I'm sure by now you've read all those nostalgic articles about giving your kids a 1982 summer or a 1970's summer or a 19-whatever-someone-has-decided-was-the-best-decade-ever summer.

Let them play outside all day long with no idea of their whereabouts, they say. Let them be bored and build forts and get sunburns and drink Kool-Aid with questionable ingredients.

Call me Matthew McConaughey, but I'm calling bullshit on that one.

Because while that all sounds well and good and like so many of our childhood summers, the truth is, life is different now. I wasn't even alive in 1982, nor do I have plans to buy Kool-Aid for my kids or let them wander the streets until dusk anytime soon. And I'm 100% down with skipping those things. I don't even like Kool-Aid.

The point is, I'm not giving my kids a 1980's summer or a 1970's summer because it's not 1980.

It's 2017, and for us, that means fully embracing all the benefits that come along with that—especially the technology that makes our lives possible. Who's to say we can't have just as awesome a summer with modern-day conveniences? Who's to say central air-conditioning and Snapchat filters and drive-thru iced coffees are a bad thing?

Do you want to know what my kids did yesterday? They watched at least three hours of TV in the morning with the air-conditioning on full blast because it was the first freaking day of summer and they could and also Mama had some work to get done on the computer and also it was close to 100 degrees outside. No shame and no guilt in my game. Then, we hopped in our minivan (also air-conditioned), where a certain princess movie involving a frog was most definitely playing and went to the pool for the afternoon.
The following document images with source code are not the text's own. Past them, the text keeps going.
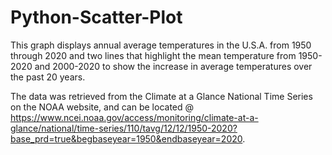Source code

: # Python-Scatter-Plot

This graph displays annual average temperatures in the U.S.A. from 1950 through 2020 and two lines that highlight the mean temperature from 1950-2020 and 2000-2020 to show the increase in average temperatures over the past 20 years.

The data was retrieved from the Climate at a Glance National Time Series on the NOAA website, and can be located @ https://www.ncei.noaa.gov/access/monitoring/climate-at-a-glance/national/time-series/110/tavg/12/12/1950-2020?base_prd=true&begbaseyear=1950&endbaseyear=2020.
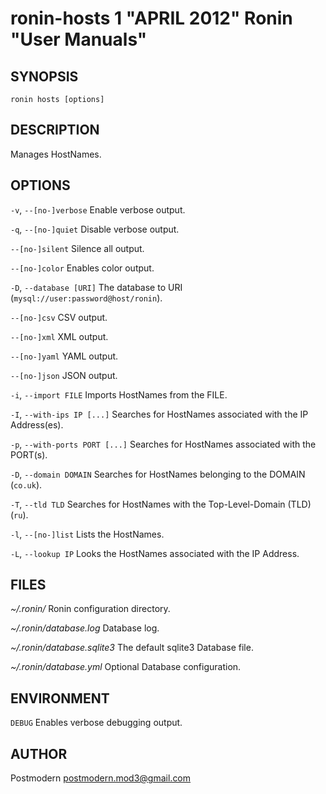 # ronin-hosts 1 "APRIL 2012" Ronin "User Manuals"

## SYNOPSIS

`ronin hosts [options]`

## DESCRIPTION

Manages HostNames.

## OPTIONS

`-v`, `--[no-]verbose`
  Enable verbose output.

`-q`, `--[no-]quiet`
  Disable verbose output.

`--[no-]silent`
  Silence all output.

`--[no-]color`
  Enables color output.

`-D`, `--database [URI]`
  The database to URI (`mysql://user:password@host/ronin`).

`--[no-]csv`
  CSV output.

`--[no-]xml`
  XML output.

`--[no-]yaml`
  YAML output.

`--[no-]json`
  JSON output.

`-i`, `--import FILE`
  Imports HostNames from the FILE.

`-I`, `--with-ips IP [...]`
  Searches for HostNames associated with the IP Address(es).

`-p`, `--with-ports PORT [...]`
  Searches for HostNames associated with the PORT(s).

`-D`, `--domain DOMAIN`
  Searches for HostNames belonging to the DOMAIN (`co.uk`).

`-T`, `--tld TLD`
  Searches for HostNames with the Top-Level-Domain (TLD) (`ru`).

`-l`, `--[no-]list`
  Lists the HostNames.

`-L`, `--lookup IP`
  Looks the HostNames associated with the IP Address.

## FILES

*~/.ronin/*
  Ronin configuration directory.

*~/.ronin/database.log*
  Database log.

*~/.ronin/database.sqlite3*
  The default sqlite3 Database file.

*~/.ronin/database.yml*
  Optional Database configuration.

## ENVIRONMENT

`DEBUG`
  Enables verbose debugging output.

## AUTHOR

Postmodern <postmodern.mod3@gmail.com>

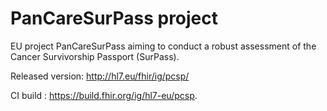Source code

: # PanCareSurPass project

EU project PanCareSurPass aiming to conduct a robust assessment of the Cancer Survivorship Passport (SurPass).

Released version: http://hl7.eu/fhir/ig/pcsp/

CI build : https://build.fhir.org/ig/hl7-eu/pcsp.
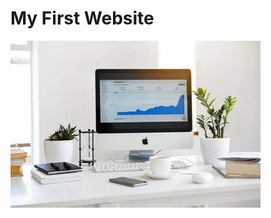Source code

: # My First Website 
![photo](https://raw.githubusercontent.com/ab344/historyofinternet-601/main/images/ezgif.com-gif-maker-4.webp)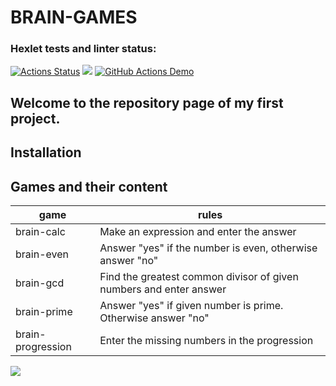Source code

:# BRAIN-GAMES
### Hexlet tests and linter status:
[![Actions Status](https://github.com/K0Hb/python-project-lvl1/workflows/hexlet-check/badge.svg)](https://github.com/K0Hb/python-project-lvl1/actions)
<a href="https://codeclimate.com/github/codeclimate/codeclimate/maintainability"><img src="https://api.codeclimate.com/v1/badges/a99a88d28ad37a79dbf6/maintainability" /></a>
[![GitHub Actions Demo](https://github.com/K0Hb/python-project-lvl1/actions/workflows/github-actions-demo.yml/badge.svg)](https://github.com/K0Hb/python-project-lvl1/actions/workflows/github-actions-demo.yml)

## Welcome to the repository page of my first project. 
## Installation

## Games and their content
|game|rules|
|----|-----|
|brain-calc|Make an expression and enter the answer|
|brain-even|Answer "yes" if the number is even, otherwise answer "no"|
|brain-gcd|Find the greatest common divisor of given numbers and enter answer|
|brain-prime|Answer "yes" if given number is prime. Otherwise answer "no"|
|brain-progression|Enter the missing numbers in the progression|

<a href="https://asciinema.org/a/421399" target="_blank"><img src="https://asciinema.org/a/421399.svg" /></a>
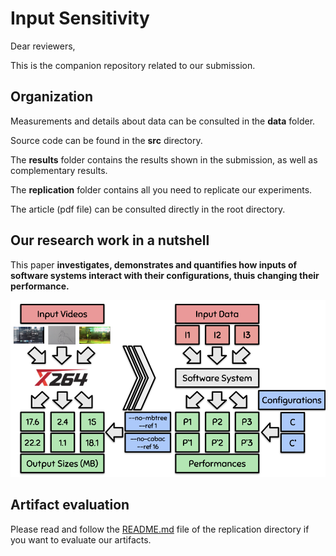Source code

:# Input Sensitivity

Dear reviewers,

This is the companion repository related to our submission.


## Organization

Measurements and details about data can be consulted in the **data** folder.

Source code can be found in the **src** directory.

The **results** folder contains the results shown in the submission, as well as complementary results.

The **replication** folder contains all you need to replicate our experiments.

The article (pdf file) can be consulted directly in the root directory.


## Our research work in a nutshell

This paper **investigates, demonstrates and quantifies how inputs of software systems interact with their configurations, thuis changing their performance.**

![Introduction picture](results/figures/figure1.png)


## Artifact evaluation

Please read and follow the [README.md](https://anonymous.4open.science/repository/df319578-8767-47b0-919d-a8e57eb67d25/replication/README.md) file of the replication directory if you want to evaluate our artifacts.

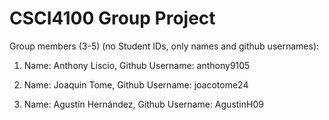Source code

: # CSCI4100 Group Project

Group members (3-5) (no Student IDs, only names and github usernames):

1. Name: Anthony Liscio, Github Username: anthony9105

2. Name: Joaquin Tome, Github Username: joacotome24

3. Name: Agustín Hernández, Github Username: AgustinH09

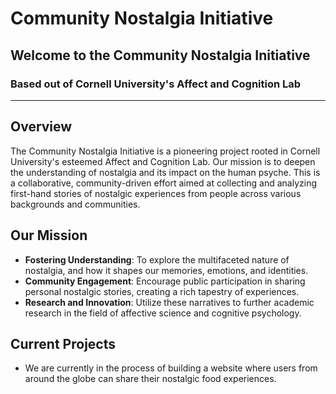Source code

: # Community Nostalgia Initiative
## Welcome to the Community Nostalgia Initiative
### Based out of Cornell University's Affect and Cognition Lab
---
## Overview
The Community Nostalgia Initiative is a pioneering project rooted in Cornell University's esteemed Affect and Cognition Lab. Our mission is to deepen the understanding of nostalgia and its impact on the human psyche. This is a collaborative, community-driven effort aimed at collecting and analyzing first-hand stories of nostalgic experiences from people across various backgrounds and communities.
## Our Mission
- **Fostering Understanding**: To explore the multifaceted nature of nostalgia, and how it shapes our memories, emotions, and identities.
- **Community Engagement**: Encourage public participation in sharing personal nostalgic stories, creating a rich tapestry of experiences.
- **Research and Innovation**: Utilize these narratives to further academic research in the field of affective science and cognitive psychology.
## Current Projects
- We are currently in the process of building a website where users from around the globe can share their nostalgic food experiences.
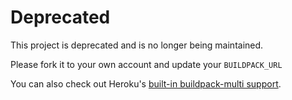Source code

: # Deprecated

This project is deprecated and is no longer being maintained.

Please fork it to your own account and update your `BUILDPACK_URL`

You can also check out Heroku's [built-in buildpack-multi support](https://devcenter.heroku.com/articles/using-multiple-buildpacks-for-an-app).
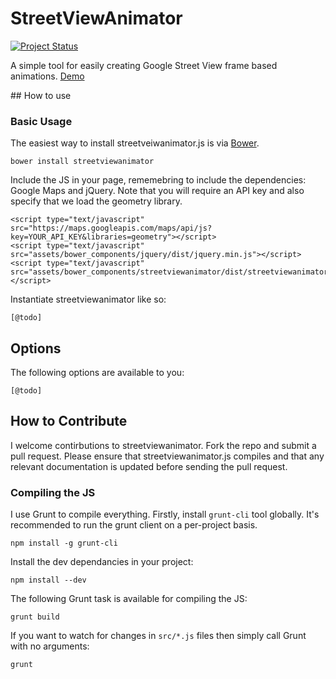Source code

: # StreetViewAnimator

[![Project Status](http://stillmaintained.com/hellopablo/streetviewanimator.png)](https://stillmaintained.com/hellopablo/streetviewanimator)

A simple tool for easily creating Google Street View frame based animations. [Demo](http://hellopablo.github.io/streetviewanimator)

## How to use

### Basic Usage

The easiest way to install streetveiwanimator.js is via [Bower](http://bower.io).

    bower install streetviewanimator

Include the JS in your page, rememebring to include the dependencies: Google Maps and jQuery. Note that you will require an API key and also specify that we load the geometry library.

    <script type="text/javascript" src="https://maps.googleapis.com/maps/api/js?key=YOUR_API_KEY&libraries=geometry"></script>
    <script type="text/javascript" src="assets/bower_components/jquery/dist/jquery.min.js"></script>
    <script type="text/javascript" src="assets/bower_components/streetviewanimator/dist/streetviewanimator.min.js"></script>

Instantiate streetviewanimator like so:

	[@todo]

## Options

The following options are available to you:

	[@todo]

## How to Contribute

I welcome contirbutions to streetviewanimator. Fork the repo and submit a pull request. Please ensure that streetviewanimator.js compiles and that any relevant documentation is updated before sending the pull request.

### Compiling the JS

I use Grunt to compile everything. Firstly, install `grunt-cli` tool globally. It's recommended to run the grunt client on a per-project basis.

    npm install -g grunt-cli

Install the dev dependancies in your project:

    npm install --dev

The following Grunt task is available for compiling the JS:

    grunt build

If you want to watch for changes in `src/*.js` files then simply call Grunt with no arguments:

    grunt
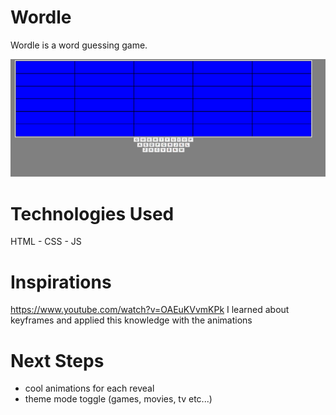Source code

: # Wordle

Wordle is a word guessing game. 

![Logo](image-1.png)

# Technologies Used
HTML - CSS - JS

# Inspirations
https://www.youtube.com/watch?v=OAEuKVvmKPk
I learned about keyframes and applied this knowledge with the animations

# Next Steps
 - cool animations for each reveal
 - theme mode toggle (games, movies, tv etc...)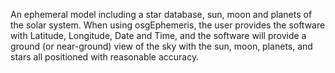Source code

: An ephemeral model including a star database, sun, moon and planets of the solar system.  When using osgEphemeris, the user provides the software with Latitude, Longitude, Date and Time, and the software will provide a ground (or near-ground) view of the sky with the sun, moon, planets, and stars all positioned with reasonable accuracy.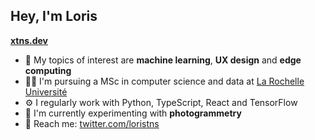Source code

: ## Hey, I'm Loris

**[xtns.dev](https://xtns.dev)**

- 🤖 My topics of interest are **machine learning**, **UX design** and **edge computing**
- 👨‍🎓 I'm pursuing a MSc in computer science and data at [La Rochelle Université](https://www.univ-larochelle.fr/en/)
- ⚙️ I regularly work with Python, TypeScript, React and TensorFlow
- 🧪 I'm currently experimenting with **photogrammetry**
- 💬 Reach me: [twitter.com/loristns](https://twitter.com/loristns)
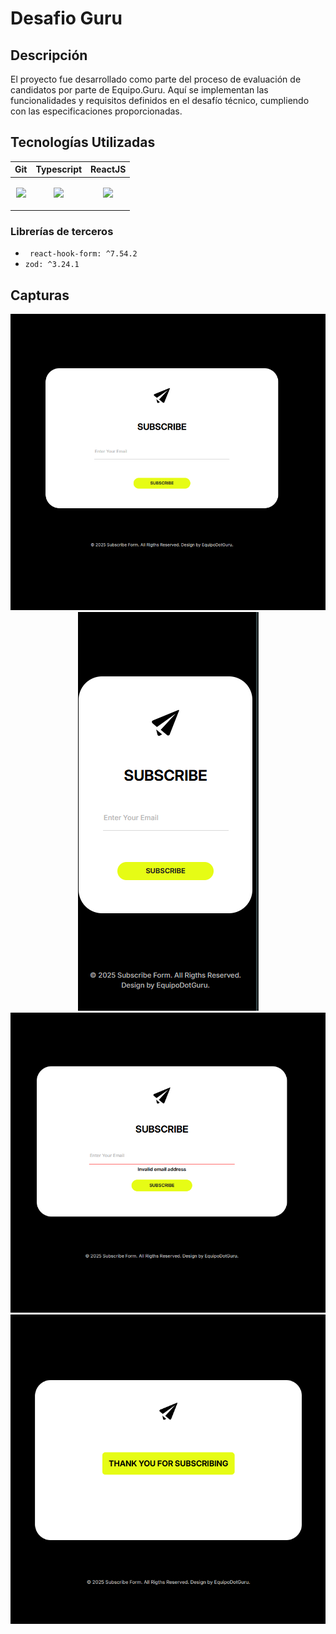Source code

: # Desafio Guru

## Descripción
El proyecto fue desarrollado como parte del proceso de evaluación de candidatos por parte de Equipo.Guru. Aquí se implementan las funcionalidades y requisitos definidos en el desafío técnico, cumpliendo con las especificaciones proporcionadas.

## Tecnologías Utilizadas
| Git      | Typescript     | ReactJS  | 
|----------|----------|----------|
|<p align="center"><img src="https://skillicons.dev/icons?i=git" /></p>|<p align="center"><img src="https://skillicons.dev/icons?i=typescript" /></p>    |<p align="center"><img src="https://skillicons.dev/icons?i=react" /></p>|

### Librerías de terceros
*  ` react-hook-form: ^7.54.2`
*    `zod: ^3.24.1 `

## Capturas

<p align="center">
<img src="./src/assets/images/screenbig.png">
<img src="./src/assets/images/mobilescreen.png">
<img src="./src/assets/images/screenerror.png">
<img src="./src/assets/images/screensuccess.png">
</p>

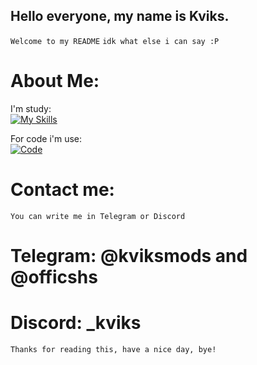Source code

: ## Hello everyone, my name is Kviks.
` Welcome to my README `
` idk what else i can say :P `

# About Me:
I'm study:      
[![My Skills](https://skillicons.dev/icons?i=haxe,lua&theme=dark)](https://skillicons.dev)

For code i'm use:         
[![Code](https://skillicons.dev/icons?i=vscode&theme=dark)](https://skillicons.dev)

# Contact me:
` You can write me in Telegram or Discord `
# Telegram: @kviksmods and @officshs
# Discord: _kviks

` Thanks for reading this, have a nice day, bye! `
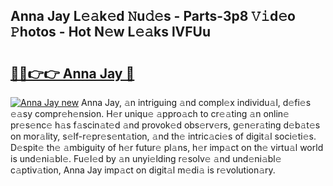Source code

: ## Anna Jay L𝚎𝚊k𝚎d 𝙽u𝚍𝚎s - Parts-3p8 𝚅𝚒d𝚎o 𝙿hotos - Hot N𝚎w L𝚎𝚊ks lVFUu

# <h2><a href="http://kv9dhw.teov.top/?on=Anna+Jay">🔗🔗👉👉 Anna Jay 🔗</a></h2>

[![Anna Jay new](https://i.imgur.com/QqkWNDz.gif)](http://kv9dhw.teov.top/?on=Anna+Jay)
Anna Jay, 𝚊n intriguing 𝚊nd compl𝚎x individu𝚊l, d𝚎fi𝚎s 𝚎𝚊sy compr𝚎h𝚎nsion. H𝚎r uniqu𝚎 𝚊ppro𝚊ch to cr𝚎𝚊ting 𝚊n onlin𝚎 pr𝚎s𝚎nc𝚎 h𝚊s f𝚊scin𝚊t𝚎d 𝚊nd provok𝚎d obs𝚎rv𝚎rs, g𝚎n𝚎r𝚊ting d𝚎b𝚊t𝚎s on mor𝚊lity, s𝚎lf-r𝚎pr𝚎s𝚎nt𝚊tion, 𝚊nd th𝚎 intric𝚊ci𝚎s of digit𝚊l soci𝚎ti𝚎s. D𝚎spit𝚎 th𝚎 𝚊mbiguity of h𝚎r futur𝚎 pl𝚊ns, h𝚎r imp𝚊ct on th𝚎 virtu𝚊l world is und𝚎ni𝚊bl𝚎. Fu𝚎l𝚎d by 𝚊n unyi𝚎lding r𝚎solv𝚎 𝚊nd und𝚎ni𝚊bl𝚎 c𝚊ptiv𝚊tion, Anna Jay imp𝚊ct on digit𝚊l m𝚎di𝚊 is r𝚎volution𝚊ry.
Quite honestly, screens are making our summer possible. And I refuse to feel bad about that.

After that, the power of the babysitting screen was in full force again and let me get a workout done while all four kids watched yet another show. Again, no shame and my biceps and my mental health were both thankful for Netflix on-the-go. And for dinner? A wholesome pizza take-out followed by a rousing game of soccer with their uncle and—you guessed it—another show, this time a family viewing of our favorite "American Ninja Warrior." While we watched as a family, I worked on finishing up more work and then it was bedtime for all.

Throughout our first "official" day of 2017 summer, we can definitely see a theme emerging: It is the summer of screens.

And I refuse to feel bad about that.

Screens allow me to do my job from home, which means I got to be the one to decide that my work was done for the day and be the one to pack up my kids and actually swim with them in the pool. Screens mean that I was able to enjoy a show with my family at night while making enough to pay for volleyball camp for my daughter next week. Screens mean that, even with four young kids in tow and no childcare, I am able to go to the gym almost every single day, something that makes me a better mom and a happier person.

Screens mean that every day when my kids wake up and find me working away at my computer, coffee cup in hand because I've been up since 5 a.m., we are able to spend the day together when my job is done. Screens mean that I get to be here with my kids and witness those magical summer moments.

Quite honestly, screens are making our summer possible. And I refuse to feel bad about that.

So maybe my kids are watching cartoons in the morning or happily singing away to "Moana" in the minivan while I drive us through town for my iced coffee or laughing their heads off to their faces on Snapchat while we wait for our grocery pick-up that I most definitely ordered via a screen and their summer memories are going to be a little different than mine were.

But you know what? The important stuff is all still there.

We're still together, we're still making memories and having fun and trust me when I say there's still plenty of playing outside and splashing in the pool and bike-riding and late-night talks and camping under the stars and catching fireflies and ice cream.

The only difference is that, thanks to a few well-placed screens, I get to be a part of it all. And I'll take that over Kool-Aid any day.